Provided data =>

....................

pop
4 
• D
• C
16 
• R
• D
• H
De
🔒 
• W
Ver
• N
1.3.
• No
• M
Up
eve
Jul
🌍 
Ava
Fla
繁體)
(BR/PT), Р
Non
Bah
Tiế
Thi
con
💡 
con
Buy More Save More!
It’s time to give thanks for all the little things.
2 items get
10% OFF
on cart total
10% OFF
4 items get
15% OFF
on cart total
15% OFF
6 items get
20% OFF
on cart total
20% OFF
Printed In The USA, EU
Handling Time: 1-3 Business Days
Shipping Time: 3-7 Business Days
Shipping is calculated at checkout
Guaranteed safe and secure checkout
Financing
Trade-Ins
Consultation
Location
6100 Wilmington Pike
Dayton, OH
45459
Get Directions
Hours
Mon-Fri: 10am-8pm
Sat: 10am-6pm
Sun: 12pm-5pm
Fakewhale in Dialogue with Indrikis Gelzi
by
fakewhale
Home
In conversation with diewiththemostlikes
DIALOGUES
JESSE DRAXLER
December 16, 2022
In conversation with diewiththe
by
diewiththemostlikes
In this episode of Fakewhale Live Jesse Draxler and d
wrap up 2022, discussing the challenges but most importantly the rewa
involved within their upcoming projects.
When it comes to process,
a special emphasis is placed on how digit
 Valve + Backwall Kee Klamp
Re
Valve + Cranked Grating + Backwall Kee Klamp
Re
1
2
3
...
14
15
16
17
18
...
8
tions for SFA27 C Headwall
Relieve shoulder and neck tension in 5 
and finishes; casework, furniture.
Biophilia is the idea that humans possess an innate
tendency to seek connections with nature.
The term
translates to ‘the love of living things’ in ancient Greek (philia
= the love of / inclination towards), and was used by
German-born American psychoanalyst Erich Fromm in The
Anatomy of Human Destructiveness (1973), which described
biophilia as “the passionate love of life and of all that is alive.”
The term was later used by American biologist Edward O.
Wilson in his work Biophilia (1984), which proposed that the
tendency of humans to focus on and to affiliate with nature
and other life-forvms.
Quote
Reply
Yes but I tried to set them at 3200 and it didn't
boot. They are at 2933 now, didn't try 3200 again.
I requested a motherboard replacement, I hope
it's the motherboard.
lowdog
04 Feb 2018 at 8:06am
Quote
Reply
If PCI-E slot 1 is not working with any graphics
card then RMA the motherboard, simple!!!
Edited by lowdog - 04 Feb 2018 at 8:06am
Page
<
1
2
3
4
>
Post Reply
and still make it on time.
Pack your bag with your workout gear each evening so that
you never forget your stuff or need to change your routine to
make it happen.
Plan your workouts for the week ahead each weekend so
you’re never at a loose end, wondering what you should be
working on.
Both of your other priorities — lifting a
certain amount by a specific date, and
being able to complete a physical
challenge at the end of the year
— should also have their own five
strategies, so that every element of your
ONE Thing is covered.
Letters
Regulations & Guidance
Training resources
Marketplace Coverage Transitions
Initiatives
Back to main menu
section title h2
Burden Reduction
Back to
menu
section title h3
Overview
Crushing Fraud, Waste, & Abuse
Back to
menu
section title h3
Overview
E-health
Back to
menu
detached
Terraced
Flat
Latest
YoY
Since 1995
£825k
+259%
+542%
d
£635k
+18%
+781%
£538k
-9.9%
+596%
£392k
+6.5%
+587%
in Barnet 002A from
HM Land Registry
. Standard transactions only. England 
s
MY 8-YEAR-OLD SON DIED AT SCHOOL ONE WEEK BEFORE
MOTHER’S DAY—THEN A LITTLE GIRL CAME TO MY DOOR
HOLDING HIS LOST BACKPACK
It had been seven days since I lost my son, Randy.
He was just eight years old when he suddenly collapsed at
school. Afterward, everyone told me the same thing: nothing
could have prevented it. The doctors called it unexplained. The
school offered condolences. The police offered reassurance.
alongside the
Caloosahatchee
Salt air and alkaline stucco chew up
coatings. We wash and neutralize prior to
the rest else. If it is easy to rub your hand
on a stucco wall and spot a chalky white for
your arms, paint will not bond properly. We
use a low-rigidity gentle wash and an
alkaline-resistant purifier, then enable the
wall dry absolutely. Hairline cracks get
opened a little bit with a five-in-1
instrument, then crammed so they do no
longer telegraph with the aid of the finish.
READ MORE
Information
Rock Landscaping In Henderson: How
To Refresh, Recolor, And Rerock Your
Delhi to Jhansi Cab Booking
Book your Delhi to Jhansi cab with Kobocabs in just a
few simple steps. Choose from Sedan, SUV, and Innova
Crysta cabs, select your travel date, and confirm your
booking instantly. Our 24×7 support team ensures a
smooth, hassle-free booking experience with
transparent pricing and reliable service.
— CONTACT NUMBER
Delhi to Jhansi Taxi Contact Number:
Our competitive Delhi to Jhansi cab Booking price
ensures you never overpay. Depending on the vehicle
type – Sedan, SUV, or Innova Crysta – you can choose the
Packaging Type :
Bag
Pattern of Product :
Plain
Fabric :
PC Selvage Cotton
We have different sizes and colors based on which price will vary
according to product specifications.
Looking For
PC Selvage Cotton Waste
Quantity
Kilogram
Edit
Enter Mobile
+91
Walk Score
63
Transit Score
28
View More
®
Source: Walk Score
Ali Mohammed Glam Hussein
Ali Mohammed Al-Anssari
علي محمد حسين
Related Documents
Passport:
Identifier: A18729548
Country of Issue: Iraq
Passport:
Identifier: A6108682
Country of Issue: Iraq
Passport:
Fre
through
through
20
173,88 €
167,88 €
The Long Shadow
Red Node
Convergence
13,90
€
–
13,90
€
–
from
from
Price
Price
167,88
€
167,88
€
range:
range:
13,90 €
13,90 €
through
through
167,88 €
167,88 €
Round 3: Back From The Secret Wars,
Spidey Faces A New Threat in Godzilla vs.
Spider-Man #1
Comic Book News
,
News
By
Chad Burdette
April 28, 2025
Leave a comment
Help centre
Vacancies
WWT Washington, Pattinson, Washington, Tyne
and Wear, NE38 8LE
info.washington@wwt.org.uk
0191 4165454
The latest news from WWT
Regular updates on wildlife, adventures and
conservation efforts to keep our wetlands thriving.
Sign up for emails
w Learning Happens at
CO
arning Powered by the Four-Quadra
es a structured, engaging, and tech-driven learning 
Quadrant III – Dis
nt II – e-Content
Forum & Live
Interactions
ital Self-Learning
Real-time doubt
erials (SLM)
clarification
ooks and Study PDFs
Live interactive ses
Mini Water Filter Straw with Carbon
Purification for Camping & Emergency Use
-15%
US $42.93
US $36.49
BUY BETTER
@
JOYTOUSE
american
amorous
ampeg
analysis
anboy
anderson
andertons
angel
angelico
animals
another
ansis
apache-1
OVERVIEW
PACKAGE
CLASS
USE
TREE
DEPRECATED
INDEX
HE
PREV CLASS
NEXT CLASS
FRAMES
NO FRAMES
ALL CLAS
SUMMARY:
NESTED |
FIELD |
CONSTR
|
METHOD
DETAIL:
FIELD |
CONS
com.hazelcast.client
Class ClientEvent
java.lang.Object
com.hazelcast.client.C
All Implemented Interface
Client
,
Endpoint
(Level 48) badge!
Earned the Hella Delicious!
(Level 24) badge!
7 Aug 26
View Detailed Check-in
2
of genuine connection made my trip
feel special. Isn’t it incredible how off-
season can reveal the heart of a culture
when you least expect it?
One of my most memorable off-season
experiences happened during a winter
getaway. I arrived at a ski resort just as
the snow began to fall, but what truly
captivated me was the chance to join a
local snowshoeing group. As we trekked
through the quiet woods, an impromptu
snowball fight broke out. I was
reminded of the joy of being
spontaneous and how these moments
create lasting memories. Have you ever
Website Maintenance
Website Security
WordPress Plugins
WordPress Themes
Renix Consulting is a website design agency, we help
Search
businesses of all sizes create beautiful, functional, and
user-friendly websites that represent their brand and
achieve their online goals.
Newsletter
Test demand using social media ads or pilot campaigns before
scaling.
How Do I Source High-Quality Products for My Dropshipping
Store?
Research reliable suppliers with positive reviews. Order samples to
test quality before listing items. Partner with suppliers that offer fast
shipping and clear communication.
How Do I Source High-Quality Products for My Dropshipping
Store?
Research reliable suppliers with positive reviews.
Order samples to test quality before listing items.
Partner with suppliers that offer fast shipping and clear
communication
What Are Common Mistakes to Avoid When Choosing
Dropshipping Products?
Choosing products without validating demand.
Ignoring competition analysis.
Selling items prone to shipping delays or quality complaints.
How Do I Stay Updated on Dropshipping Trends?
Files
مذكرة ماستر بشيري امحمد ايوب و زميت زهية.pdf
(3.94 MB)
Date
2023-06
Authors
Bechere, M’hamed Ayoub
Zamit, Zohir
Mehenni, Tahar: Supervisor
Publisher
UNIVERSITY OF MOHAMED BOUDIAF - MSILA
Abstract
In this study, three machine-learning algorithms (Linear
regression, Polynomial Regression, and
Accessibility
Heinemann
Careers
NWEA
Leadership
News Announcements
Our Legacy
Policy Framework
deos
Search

....................

Job item =>
Render the lines as a Markdown table with the columns Row and Line, starting with the first line and going on through the line with "6 items get", both included. Number each line in order and leave out any blank lines.

Completed task =>
| Row | Line |
|---|---|
| 1 | pop |
| 2 | 4  |
| 3 | • D |
| 4 | • C |
| 5 | 16  |
| 6 | • R |
| 7 | • D |
| 8 | • H |
| 9 | De |
| 10 | 🔒  |
| 11 | • W |
| 12 | Ver |
| 13 | • N |
| 14 | 1.3. |
| 15 | • No |
| 16 | • M |
| 17 | Up |
| 18 | eve |
| 19 | Jul |
| 20 | 🌍  |
| 21 | Ava |
| 22 | Fla |
| 23 | 繁體) |
| 24 | (BR/PT), Р |
| 25 | Non |
| 26 | Bah |
| 27 | Tiế |
| 28 | Thi |
| 29 | con |
| 30 | 💡  |
| 31 | con |
| 32 | Buy More Save More! |
| 33 | It’s time to give thanks for all the little things. |
| 34 | 2 items get |
| 35 | 10% OFF |
| 36 | on cart total |
| 37 | 10% OFF |
| 38 | 4 items get |
| 39 | 15% OFF |
| 40 | on cart total |
| 41 | 15% OFF |
| 42 | 6 items get |